Director Conrad Nelson cites in the programme that Much Ado About Nothing has ‘a living, vibrant language that supports an inspired playing style signified by quick wit and clarity of thought – and all that it means to be human. Our job is to be as good as the text. Our desire is to make it accessible to all.’ And they are and they certainly do.
This Northern Broadsides and New Vic production is Conrad Nelson’s last directorial role for them and it’s a real cracker.
Shakespeare’s comedy written close to a decade of his playwriting career is laced with dark underlying tones and close to the end of the first half, and ongoing, it becomes borderline tragedy. It is full of Shakespeare’s finest wit and offers a superb opportunity for the female protagonist Beatrice to fully express sentiments in a strong female role that intellectually surpasses her male counterpart, Benedick.
This version is set post World War Two and is laced with sections of popular songs and live music of the era that compliment the storyline exactly. Northern Broadsides make the work extremely accessible and the well known characters burst into life on the Derby Theatre stage. Although the show is nearly three hours traffic including interval, the viewing time flies by in a cavalcade of good humour, music and examinations of the human spirit, good and bad deeds and ultimately forgiveness.
I’ll tell thee what Prince, a college of wit crackers cannot flout me out of my humour… 5.4
The fourteen strong cast deliver big time with some great quirky verbal and visual humour. Also there are brilliantly nuanced performances from Robin Simpson as anti romantic Benedick and Isobel Middleton as headstrong Beatrice. Their comical argumentative quarrelling really makes the piece come alive.
Linford Johnson makes the most of young soldier in love Claudio and, as the part develops Johnson brings out the almost cruel unforgiving aspects in a subtle yet cocksure performance. There are many young teens in today’s audience who will surely see part of themselves portrayed on stage in Claudio’s persona and especially in the harshly betrayed Hero played with beauty and grace by Sarah Kameela Impey.
Much Ado About Nothing has to have a bad boy to create a deeper sense of drama and the bastard Don John (Richard J Fletcher) fits the bill perfectly. Interestingly, in this production he is not played just out and out evil but is given much more light and shade in Fletcher’s creepy sleaze bag performance. No offence.
The Watchmen led by Dogberry (David Nellist in sublime form) are a hoot as soon as the motley crew of Dad’s Army style misfits appear on stage.
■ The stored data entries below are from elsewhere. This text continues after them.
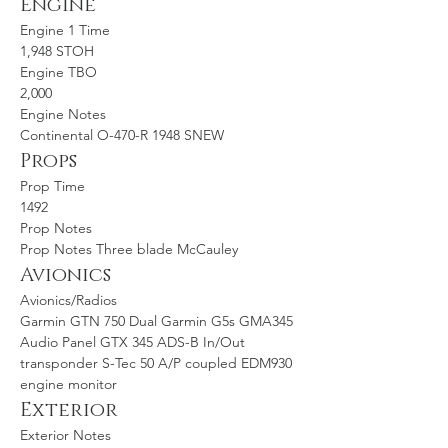
Engine
Engine 1 Time
1,948 STOH
Engine TBO
2,000
Engine Notes
Continental O-470-R 1948 SNEW
Props
Prop Time
1492
Prop Notes
Prop Notes Three blade McCauley
Avionics
Avionics/Radios
Garmin GTN 750 Dual Garmin G5s GMA345 
Audio Panel GTX 345 ADS-B In/Out 
transponder S-Tec 50 A/P coupled EDM930 
engine monitor
Exterior
Exterior Notes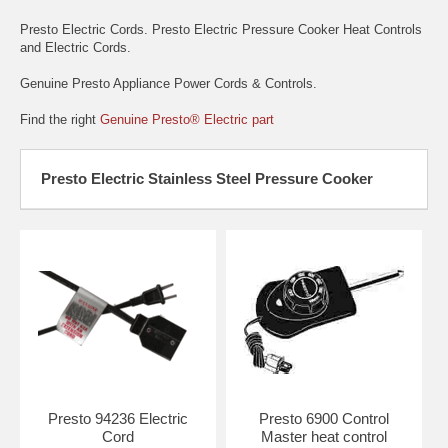
Presto Electric Cords. Presto Electric Pressure Cooker Heat Controls
and Electric Cords.
Genuine Presto Appliance Power Cords & Controls.
Find the right
Genuine Presto® Electric part
Presto Electric Stainless Steel Pressure Cooker
Presto 94236 Electric
Presto 6900 Control
Cord
Master heat control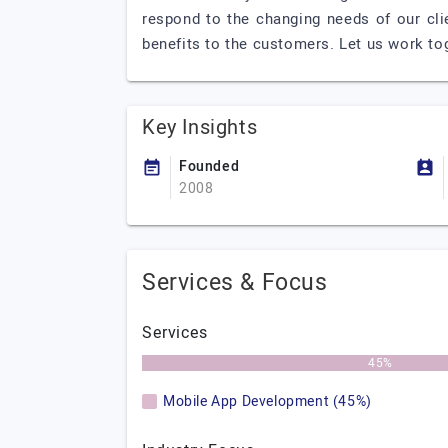
respond to the changing needs of our clie
benefits to the customers. Let us work to
Key Insights
Founded
2008
Services & Focus
Services
45%
Mobile App Development (45%)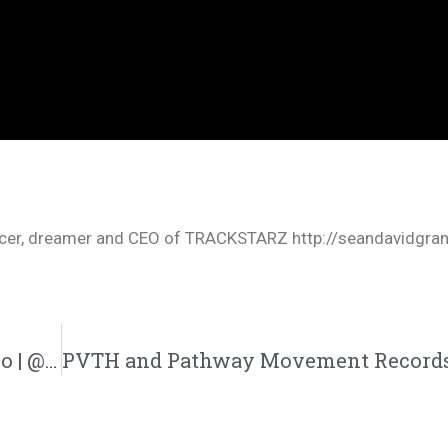
oducer, dreamer and CEO of TRACKSTARZ http://seandavidgra
Aaron Cole | “Patient With Me” Single/Video | @iamaaroncolee @trackstarz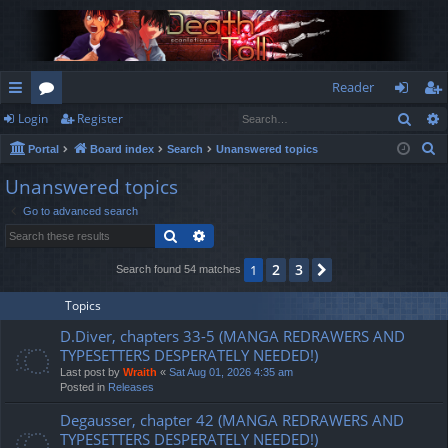
Reader
Sear
Login
Register
ui
or
og
eg
S
Portal
Board index
Search
Unanswered topics
ck
u
in
ist
e
Unanswered topics
lin
m
er
a
Go to advanced search
r
ks
s
Search
Advanced search
c
h
2
3
1
Next
Search found 54 matches
Topics
D.Diver, chapters 33-5 (MANGA REDRAWERS AND
TYPESETTERS DESPERATELY NEEDED!)
Last post by
Wraith
«
Sat Aug 01, 2026 4:35 am
Posted in
Releases
Degausser, chapter 42 (MANGA REDRAWERS AND
TYPESETTERS DESPERATELY NEEDED!)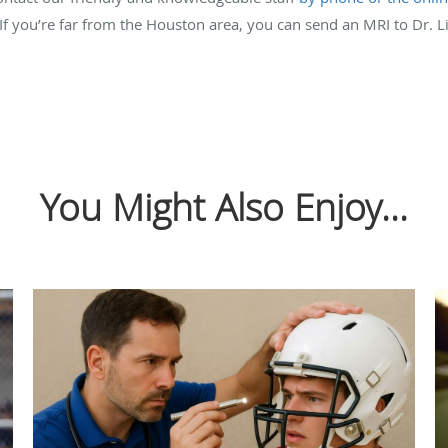
If you’re far from the Houston area, you can send an MRI to Dr. L
You Might Also Enjoy...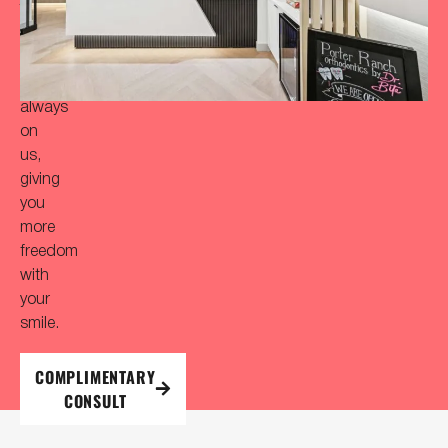
Your
initial
consultation
is
always
on
us,
giving
you
more
freedom
with
your
smile.
COMPLIMENTARY
CONSULT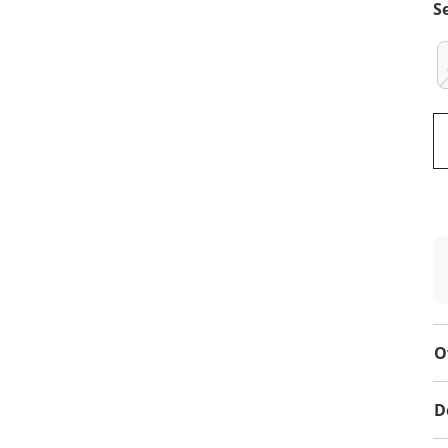
S
O
D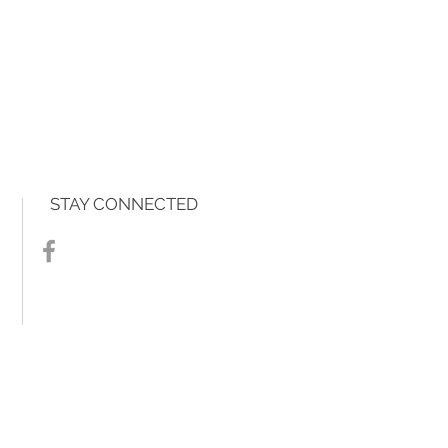
STAY CONNECTED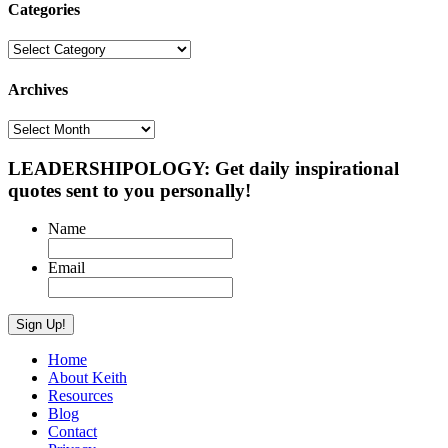
Categories
Categories
Archives
Archives
LEADERSHIPOLOGY: Get daily inspirational
quotes sent to you personally!
Name
Email
Home
About Keith
Resources
Blog
Contact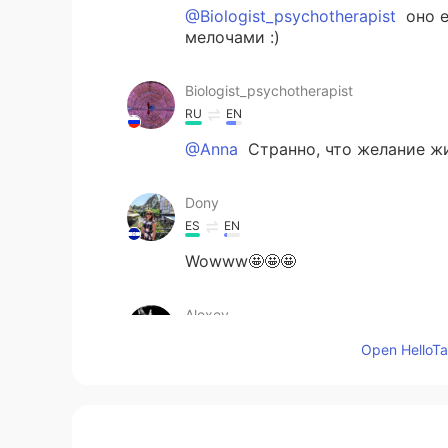
@Biologist_psychotherapist
оно е
мелочами :)
Biologist_psychotherapist
RU
EN
@Anna
Странно, что желание жи
Dony
ES
EN
Wowww🤩🤩🤩
Alexey
RU
EN
Open HelloTal
These photos are very beautiful
Alexandre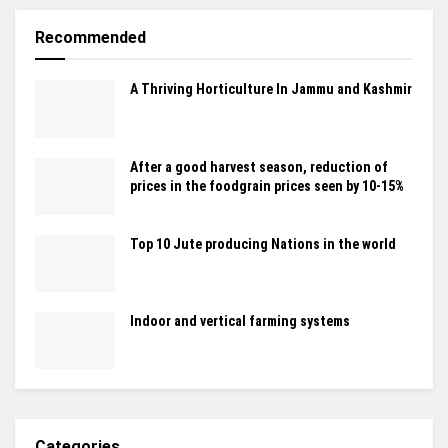
Recommended
A Thriving Horticulture In Jammu and Kashmir
After a good harvest season, reduction of
prices in the foodgrain prices seen by 10-15%
Top 10 Jute producing Nations in the world
Indoor and vertical farming systems
Categories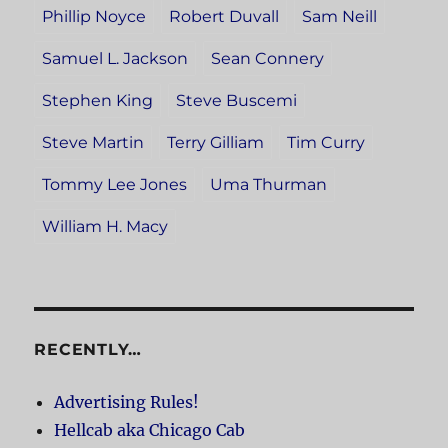
Phillip Noyce
Robert Duvall
Sam Neill
Samuel L. Jackson
Sean Connery
Stephen King
Steve Buscemi
Steve Martin
Terry Gilliam
Tim Curry
Tommy Lee Jones
Uma Thurman
William H. Macy
RECENTLY…
Advertising Rules!
Hellcab aka Chicago Cab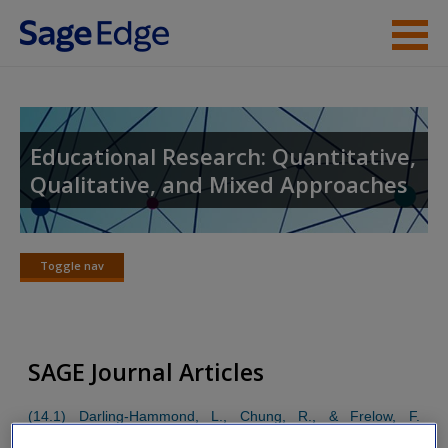
Skip to main content
Instructor Resources
Student Resources
Educational Research: Quantitative,
Qualitative, and Mixed Approaches
Help
Access
Toggle nav
Toggle
nav
SAGE Journal Articles
New User?
(14.1) Darling-Hammond, L., Chung, R., & Frelow, F.
Request new password
(2002). Variation in teacher preparation: How well do different
Create a new account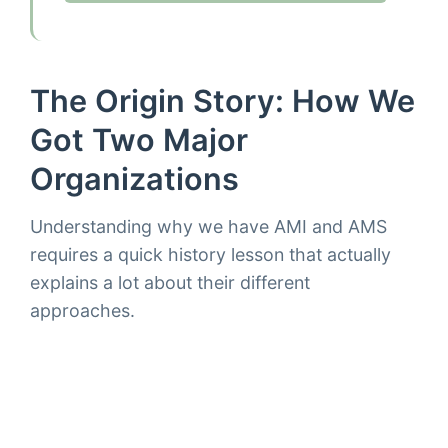
The Origin Story: How We
Got Two Major
Organizations
Understanding why we have AMI and AMS
requires a quick history lesson that actually
explains a lot about their different
approaches.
Their bonkers saluting routine brings the house down every single time. The arrest of Conrade (Heather Phoenix) and Borachio (Anthony Hunt) by entwining them in knitting wool is inspired comedy.
The senior characters of Leonato (Simeon Truby) and Don Pedro (Matt Rixon) give the play much humour but also strong degrees of gravity in the second half. Both performances are naturally and very skilfully given.
Overall, this sterling updated version of Much Ado About Nothing by Northern Broadsides and New Vic most definitely warrants a visit and where better than at Derby Theatre where it runs until Saturday 30th March.